Step 1: Evaluate the company
Step 2: Choose between temporary or lifetime dismemberment
Step 3: Don’t harm other heirs in reserve
Step 4: Consult a notary


An entrepreneur has the option of starting to transfer his business during his lifetime, by way of bare ownership donation. He can thus retain the usufruct and remain at the helm of his company.

The very configuration of the shared gift is equivalent to an advance on inheritance, which makes it possible not to harm his heirs.

The value of the company must first be assessed and then a professional in conveyancing must be consulted to dismember it. The same notary will make sure that the donor’s beneficiaries are not prejudiced, and will proceed with the shared donation.

Good to know: the donation rights are calculated on the value of the bare ownership received, and not on the total value of the company.

For example, a father and a mother own a company valued at 1 million dollars. They make a donation-sharing the usufruct to one of their children for $400,000. The donation rights will therefore only apply to $400,000 and not to $1 million.

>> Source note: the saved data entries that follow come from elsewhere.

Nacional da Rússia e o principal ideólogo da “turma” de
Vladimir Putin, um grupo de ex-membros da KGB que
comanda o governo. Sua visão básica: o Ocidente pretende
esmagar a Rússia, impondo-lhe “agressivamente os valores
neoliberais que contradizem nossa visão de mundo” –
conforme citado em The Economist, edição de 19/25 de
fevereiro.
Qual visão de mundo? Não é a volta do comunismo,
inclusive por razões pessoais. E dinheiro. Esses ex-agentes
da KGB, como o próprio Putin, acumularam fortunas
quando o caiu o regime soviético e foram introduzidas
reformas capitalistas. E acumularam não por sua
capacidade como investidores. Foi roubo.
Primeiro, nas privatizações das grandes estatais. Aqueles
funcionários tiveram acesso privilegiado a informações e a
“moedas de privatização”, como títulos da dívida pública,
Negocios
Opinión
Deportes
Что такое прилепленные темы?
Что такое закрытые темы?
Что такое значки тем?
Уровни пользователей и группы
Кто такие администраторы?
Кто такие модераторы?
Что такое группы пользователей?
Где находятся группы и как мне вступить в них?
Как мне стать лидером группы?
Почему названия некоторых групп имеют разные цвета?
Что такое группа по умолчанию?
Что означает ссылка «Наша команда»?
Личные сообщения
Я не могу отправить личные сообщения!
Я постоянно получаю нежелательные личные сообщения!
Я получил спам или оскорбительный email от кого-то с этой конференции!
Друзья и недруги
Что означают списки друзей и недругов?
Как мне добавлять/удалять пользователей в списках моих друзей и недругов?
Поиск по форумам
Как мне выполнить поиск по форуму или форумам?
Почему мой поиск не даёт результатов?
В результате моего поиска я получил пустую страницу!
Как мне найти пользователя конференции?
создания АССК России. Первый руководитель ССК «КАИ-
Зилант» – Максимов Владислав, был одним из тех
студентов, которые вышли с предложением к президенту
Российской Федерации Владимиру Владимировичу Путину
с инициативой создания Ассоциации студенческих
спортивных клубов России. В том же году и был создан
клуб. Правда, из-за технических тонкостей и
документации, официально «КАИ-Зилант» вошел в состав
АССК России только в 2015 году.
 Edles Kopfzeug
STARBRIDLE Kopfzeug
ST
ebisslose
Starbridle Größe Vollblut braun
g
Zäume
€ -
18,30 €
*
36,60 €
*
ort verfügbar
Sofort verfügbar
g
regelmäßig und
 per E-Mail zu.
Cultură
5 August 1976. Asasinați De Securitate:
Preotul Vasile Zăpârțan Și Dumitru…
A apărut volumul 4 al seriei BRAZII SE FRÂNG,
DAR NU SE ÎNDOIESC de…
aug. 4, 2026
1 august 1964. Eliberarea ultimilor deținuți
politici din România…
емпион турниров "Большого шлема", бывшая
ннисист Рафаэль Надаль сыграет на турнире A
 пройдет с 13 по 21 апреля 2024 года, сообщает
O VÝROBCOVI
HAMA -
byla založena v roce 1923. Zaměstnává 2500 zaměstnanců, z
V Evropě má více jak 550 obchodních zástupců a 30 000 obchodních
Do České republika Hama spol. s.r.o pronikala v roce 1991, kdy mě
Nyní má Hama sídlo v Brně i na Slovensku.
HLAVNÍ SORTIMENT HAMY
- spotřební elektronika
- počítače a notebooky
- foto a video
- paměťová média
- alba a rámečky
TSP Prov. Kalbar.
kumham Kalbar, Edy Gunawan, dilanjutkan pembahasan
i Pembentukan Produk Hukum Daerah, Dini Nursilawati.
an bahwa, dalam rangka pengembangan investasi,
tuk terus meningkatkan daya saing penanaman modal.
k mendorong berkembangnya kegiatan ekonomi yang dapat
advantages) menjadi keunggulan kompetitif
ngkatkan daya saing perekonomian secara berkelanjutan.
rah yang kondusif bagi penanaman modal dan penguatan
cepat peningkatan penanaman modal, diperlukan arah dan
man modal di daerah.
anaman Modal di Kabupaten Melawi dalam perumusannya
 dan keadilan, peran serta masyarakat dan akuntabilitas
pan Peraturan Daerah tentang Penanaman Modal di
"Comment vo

Important: the interposition of a company does not hinder the inheritance of a donation. In the case of a gift made by the deceased to one of his heirs through the interposition of a company in which the latter is a partner, the ratio is due to the estate in proportion to the capital he holds.

1. Evaluate the company

The estimate of the value of a company must be supported by a balance sheet. The heir is therefore obliged to entrust this task to a chartered accountant.

Determine the number of assets


The professional in charge of the company’s valuation will determine the value of the movable and immovable property:

– offices, warehouses or store walls if they are owned by the company;
– vehicles, machinery, computer equipment and furniture;
– commercial leases, investments, receivables, possible shareholdings in other companies;
– current contracts, customers or goodwill.

Determine the number of liabilities.

The accountant will deduct from the amount of the assets:

– movable and immovable debts;
– debts to certain suppliers;

Divide the result by the number of shares

The value of the company thus obtained will be divided by the number of share units. This gives the value of the shares owned by each partner.

Good to know: if the business owner created the partnership after his or her marriage, and if he or she is married under the regime of community of acquests, the spouse owns half of the shares. The spouse will therefore also have to make a shared gift if he or she wishes to participate in the transfer. If another person is associated with the company’s capital, he or she may also make a shared gift to the donee. Indeed, it is possible to make a gift to a person outside the circle of beneficiaries.

2. Choose between a temporary or lifetime dismemberment

The notarial deed separating the usufruct from the bare ownership is called a dismemberment. When the dismemberment ends, the bare owner recovers the usufruct and thus becomes the full owner. Here, a specialized law firm can help you out.

Consider the temporary dismemberment

When a dismemberment is temporary, the bare owner will recover the usufruct on a given date.

This solution will be preferable for the business owner who has planned to retire on a specific date. It will suffice to fix the end of the dismemberment on that date.

Note: when the usufructuary is heir to the bare owner, he will receive the usufruct in the event of the premature death of the bare owner.